Atomo’s natural caffeine extract, meanwhile, comes from green tea. Is this somewhat ironic given that a more obvious source would have been, well, coffee?

“We want to make sure that when we say it’s coffee with no beans, that is clear and unambiguous. At the same time, our focus here is on coffee that we can all continue to enjoy in the future. So, would we rule out in the future taking caffeine from the cascara or from caffeine extracted in the decaffeination process? No, not really,” ​Shaw said.

Historically, coffee has only ever been cultivated for the seeds, leaving the fruit of the coffee cherry, known as the cascara, as a by-product. Researchers in Indonesia estimate that between 40 and 45%​ of the coffee fruit goes to waste even though it contains potentially useful compounds, such as polyphenols and caffeine, making it an interesting target for upcycling.

“Ultimately, when you do those sustainability analyses, if it means we are not really contributing to any negative practices, then I’d say there’s an openness to [using cascara]. But, certainly at the start, we want to keep the message clear: this is coffee with no coffee in it whatsoever.”

As for how its ‘molecular coffee’ is actually made, the core of Atomo’s production process is very similar to that of conventional coffee, Shaw said. It takes its coffee ingredients, roasts and grinds them, and then extracts and filters, using only water as an extraction solvent.

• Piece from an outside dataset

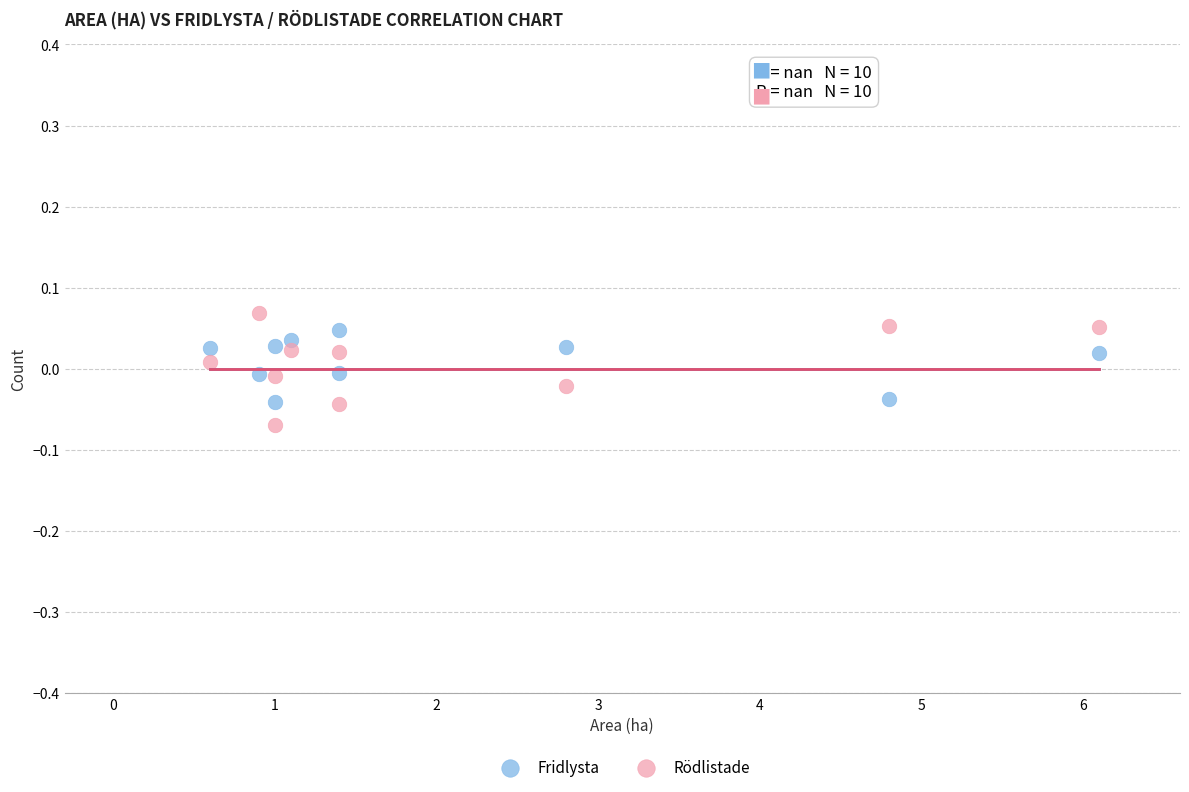

What is the X range (max minus min) for the scatter plot?

5.5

“What’s different comes earlier. It comes from recognizing what is similar between coffee and date or coffee and inulin, and making some tweaks so that by the time they are in the roaster, we’ve set them up to be so much more like coffee,” ​he said.

A more sustainable brew

According to the start-up, there are compelling reasons to look for an alternative to coffee.  Demand for coffee is growing, putting pressure on current land resources and fueling deforestation. A 2014 paper​ cites published data on coffee land-use change, showing that in nearly all countries where coffee production is expanding rapidly, deforested land is the primary source of new acreage.

Atomo therefore positions its coffee as a more sustainable alternative. It estimates that its coffee produces 93% fewer carbon emissions and uses 94% less water than conventional coffee.

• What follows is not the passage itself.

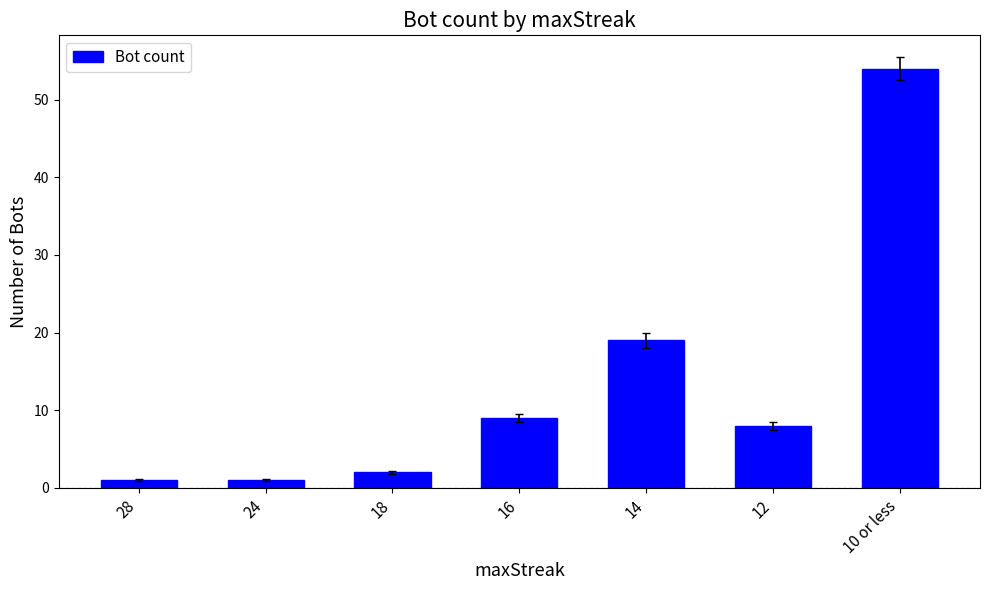

What is the ratio of the value at 16 to the value at 28?

9.0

“We don’t anticipate we will displace or kill off traditional coffee; we are trying to be an alternative to help meet that demand without causing damage. The bulk of what we put in our product is upcycled, so we’re not clearing any land to do it, and we are also not adding any demands onto the food system that aren’t already there. In essence, we are taking something that people regard as waste,” ​Shaw said.